There Is More Than Antioxidants

Every time a plant product has an impact on a disease it seems to be attributed to its antioxidant activity. Plant products are active, because they bind to proteins. They bind to lots of different proteins.

Krill oil is a good example. The anti-inflammatory activity of krill oil is due to its omega-3 oil (DHA and EPA) content, but krill oil is more potent than expected. Krill oil also contains a terpene, astaxanthene, that is probably derived from its algae diet. Astaxanthene is labeled as an anti-oxidant, but that is much too easy.

Astaxanthene consists of two flat, hydrophobic paddles, connected by a flexible, hydrophobic chain. Those paddles are important, because of their inability to hydrogen bond with water, i.e. hydrophobicity, and therefore their propensity to get stuck in contact with other hydrophobic surfaces. The list of candidate hydrophobic surfaces includes the obvious smaller aromatic rings (e.g. phenylalanine), indole double rings (e.g. tryptophan), and the less obvious sugars (e.g. galactose), unsaturated lipid/prostaglandins and basic amino acids (lysine and arginine). These are dominant cellular interactions.

The interchangeability of the hydrophobic paddle-binders means that astaxanthene can get its paddles stuck in enzyme or receptor protein active sites that normally bind a wide range of ligands (target small molecules, e.g. enzyme substrates). It is likely, therefore, that astaxanthene has anti-inflammatory activity, because it blocks an inflammatory interaction.

The ubiquity of interactions of terpenoids, based on their general structural properties, also gives these molecules access to cellular cytoplasm. These molecules are too large to diffuse through membranes and if they got half way through, they would be permanently stuck in the membrane. Terpenoids will tend to stick to carrier proteins that have hydrophobic patches or slots. These carriers will transport and internalize terpenoids and other similarly shaped molecules, e.g. steroid hormones.

TASK REQUIREMENTS =
**A)** In the antioxidants passage, where is the terpene in krill oil probably derived from?
**B)** Reproduce word for word the stretch of the antioxidants passage from "Every time a" through "of different proteins.".

INPUT DATA =
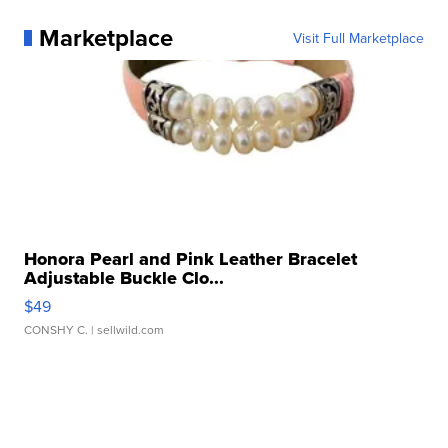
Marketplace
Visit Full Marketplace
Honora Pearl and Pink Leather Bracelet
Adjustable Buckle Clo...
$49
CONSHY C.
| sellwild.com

* * *

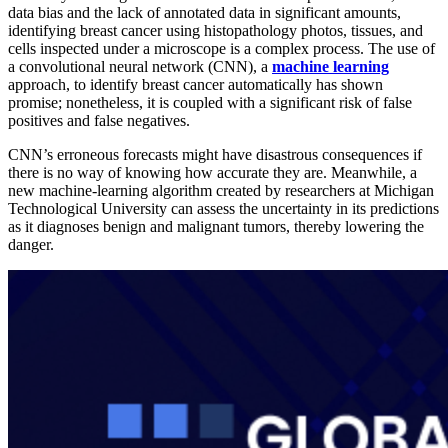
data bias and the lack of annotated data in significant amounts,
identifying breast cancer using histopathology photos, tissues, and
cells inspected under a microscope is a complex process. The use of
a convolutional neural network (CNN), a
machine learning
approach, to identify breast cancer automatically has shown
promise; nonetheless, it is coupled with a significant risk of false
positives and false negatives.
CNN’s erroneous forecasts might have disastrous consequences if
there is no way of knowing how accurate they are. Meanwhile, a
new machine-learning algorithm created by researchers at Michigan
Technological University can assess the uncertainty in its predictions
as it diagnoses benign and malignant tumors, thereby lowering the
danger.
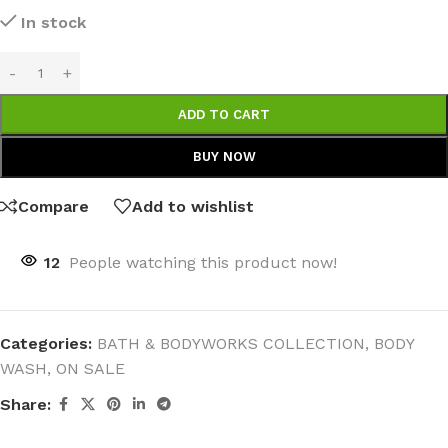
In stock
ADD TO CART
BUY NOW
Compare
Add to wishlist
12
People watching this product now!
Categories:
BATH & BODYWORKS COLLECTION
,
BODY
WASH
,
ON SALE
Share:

SOLUTIONS IN ORDER =
**A)** It is probably derived from the krill's algae diet.

**B)**
Every time a plant product has an impact on a disease it seems to be attributed to its antioxidant activity. Plant products are active, because they bind to proteins. They bind to lots of different proteins.